Book Review: The Rage of Dragons by Evan Winter

Title: The Rage of Dragons
Author: Evan Winter
Publisher: Orbit
Release Date: 16th July 2019 (HB)
Synopsis: The Omehi people have been fighting an unwinnable fight for almost two hundred years. Their society has been built around war and only war. The lucky ones are born gifted. One in every two thousand women has the power to call down dragons. One in every hundred men is able to magically transform himself into a bigger, stronger, faster killing machine.
Everyone else is fodder, destined to fight and die in the endless war. Young, gift-less Tau knows all this, but he has a plan of escape. He's going to get himself injured, get out early, and settle down to marriage, children, and land. Only, he doesn't get the chance. Those closest to him are brutally murdered, and his grief swiftly turns to anger. Fixated on revenge, Tau dedicates himself to an unthinkable path. He'll become the greatest swordsman to ever live, a man willing to die a hundred thousand times for the chance to kill the three who betrayed him.

Review: The books description of Game of Thrones meets Gladiator, is very atp and this is a hard hitting book that packs more than a few punches. It is a very grim world we're placed into. An endless cycle of war for the Omehi people against the 
indigenous Hedeni,where everyone must train and everyone must fight, or be forced to serve as a Drudge with no rights. The Omehi have kept their hold on the land with the use of Dragons, called to action by those women who have been chosen, but at great cost for all involved and only used in times of great need. 

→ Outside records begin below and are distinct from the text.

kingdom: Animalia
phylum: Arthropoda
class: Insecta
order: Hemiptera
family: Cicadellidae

It is  a tense time, a time of war and so it's not going to be a pretty book. When we meet Tau, he just wants a simpler life, but as is the way with fiction that is not the hand fate has dealt him and his dreams are brutally ripped away from him at the beginning of the book. This then sets up the small town boy to warrior story, but layered within this. There is not just one goal and as Tau's live changes so does the way he see's both the world and his place within it. This is what I think is really going to drive the series. not just the anger and need for revenge, but the role that Tau wants to play and how he's going to do so.

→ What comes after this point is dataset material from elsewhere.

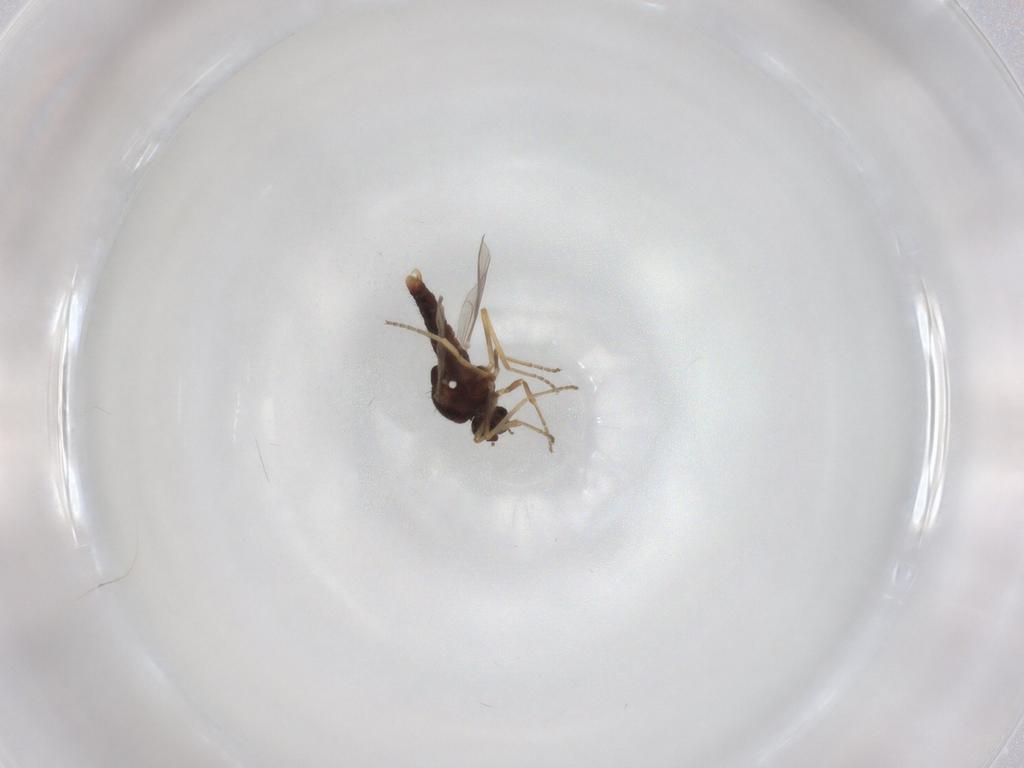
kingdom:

“That’s the price. Life is nothing more than moments in time. To achieve greatness, you have to give up those moments. You have to give your life to your goal.”

Tau is full of anger, understandable anger but it makes it hard to like him at times when all he can see is red. He becomes the fighter he wants to be, showing up everyone that stood against him and the writing constantly reinforces that point and the knock on effect that it has around him creating these jarring moments. But that's an honest portrayal of someone, it makes you want to understand him, makes you consider a different point of view. He was never going to suddenly become a happier person it would be fluffy to think otherwise. His journey is spiritual as well as physical, plagued by demons and the Isihogo which here represented hell, and that added another layer to the book and the troubles of his character. Though its been ages since I read this book I remember vividly a scene where he gave in and walked among the demons and it was chilling. 

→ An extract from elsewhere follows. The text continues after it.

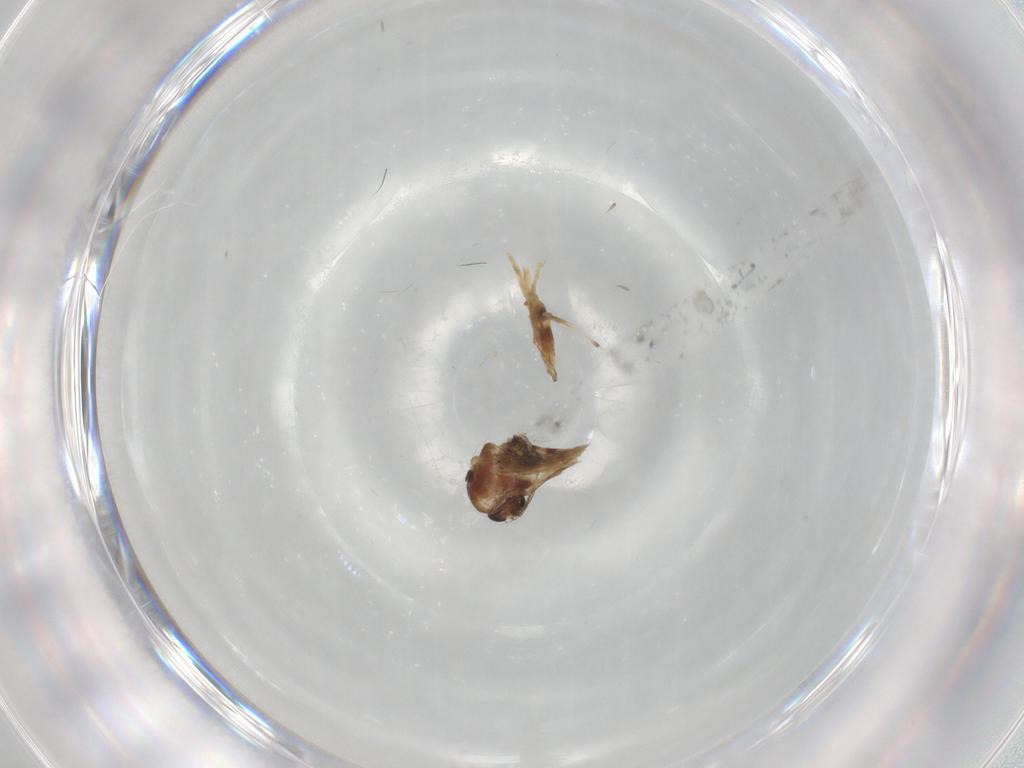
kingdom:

As you're so involved his fights become your fights and you feel with him with each step and fall. When he was pushing himself to train you wanted him to succeed, and I sat there all kinds of jealous of his staunch mentality to keep going when I can barely manage a push up these days. You feel him grow both as a warrior and as a character. Every battle scene is tense as you've build up connections with the characters so you're constantly on edge because they are written with such precision and a clarity you feel as if you're in the moment with them. 

This book started as a slow burn for me, because it needs investment and there's a lot to take in but by the end of it I was fully adsorbed and wanting book No2!